Finalmente a vacinação começou. Desde então, muitos profissionais de saúde receberam muito justamente a vacina. Celebremos isso!
Porém, afinal nesse país de privilégios e de classes há sempre um porém, injustiças correm soltas. Há pontualmente situações de filhos de políticos sendo nomeados às pressas para unidades de saúde para receber a vacina e alterações no calendário para garantir vacina para parentes de secretário de saúde. É a elite sendo elite.
E de forma mais generalizada temos visto situações complicadíssimas na enorme categoria de profissionais da saúde em relação a quem está tendo acesso à vacina primeiro.
Há quem trabalhe de casa desde o início da pandemia recebendo vacina, há quem mesmo não tendo atendido um único caso de covid a recebeu apenas porque tem um vínculo tangencial com o enorme complexo do Hospital das Clínicas (e eu estou sendo generosa em afirmar que o vínculo é tangencial) e há as escolhas impossíveis sendo feitas pelos gestores de unidades de saúde sobre quem irá tomar a vacina: qual categoria profissional deve tomar a vacina primeiro e por que?
Alguns gestores têm optado por priorizar os médicos, muitos dos quais vão 2 ou 3 vezes na semana na UBS e não necessariamente atendem casos suspeitos de covid, ao invés de ofertar acesso a vacina para os recepcionistas ou agentes comunitários de saúde que estão expostos diariamente e têm muito menos condições de se proteger. Nesses casos, a diferença entre os profissionais que justifica um receber a vacina e o outro não é que para um deles a sociedade atribui um "Dr." antes de seu nome.
Tenho certeza de que muitas das pessoas que tomaram a vacina têm críticas em relação a terem tido esse acesso prioritário e reconhecem que outros profissionais precisariam mais dela nesse momento. Até quero acreditar que algumas dessas pessoas se perguntaram se não poderiam ceder a sua dose para quem precisa mais - professores de escola pública, motoristas de ônibus, coveiros ou mesmo um profissional da saúde que diariamente lide com casos de covid, que não é ele mesmo.
Mas, há também quem tenha ficado bem feliz em garantir o seu e não tenha visto problema algum nessas situações de óbvia injustiça.

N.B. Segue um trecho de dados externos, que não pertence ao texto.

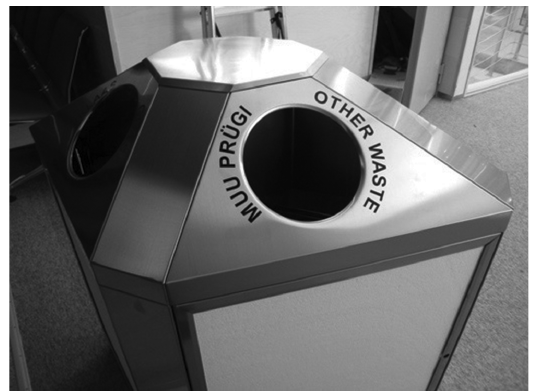
Fig. 9. Amount of waste at Tallinn Airport (Keskküla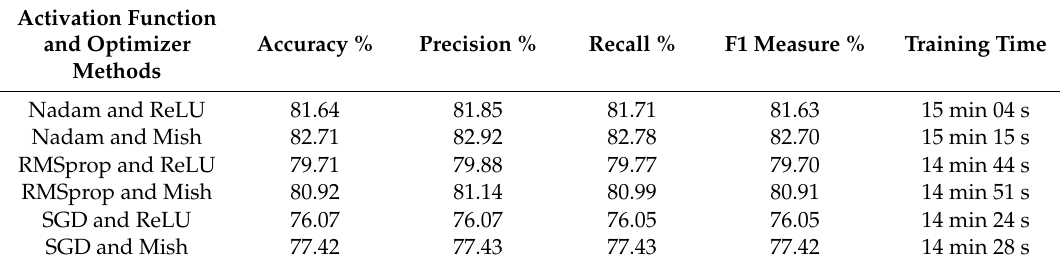
Table 6. The e ff ectiveness of AlexNet with ReLU and Mish combined with other optimizers. Activation Function and Optimizer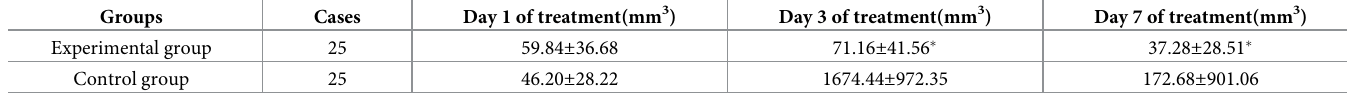
Table 3. Comparison of wound necrosis volume with Cobra bite between two groups of patients. (Mean ± SD).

Pelo contrário: 'se eu consegui ter acesso à vacina agora é porque eu mereci'. Classe social e privilégios diversos gritam mais alto.
Enfim, a baixíssima oferta de vacina é um problema enorme. A verdade é bastante simples: por enquanto não há vacina para todos e não há previsão precisa de se e quando haverá.
Eu desejo muita boa sorte aos gestores de unidades de saúde que são éticos e atentos à justiça social. Foi colocada na mão de vocês uma escolha impossível de se fazer. Ou esse problema é coletivizado, politizado e todos se implicam nele, criando um movimento amplo de demandar do poder público vacina para todos, ou qualquer decisão está fadada a algum grau de injustiça.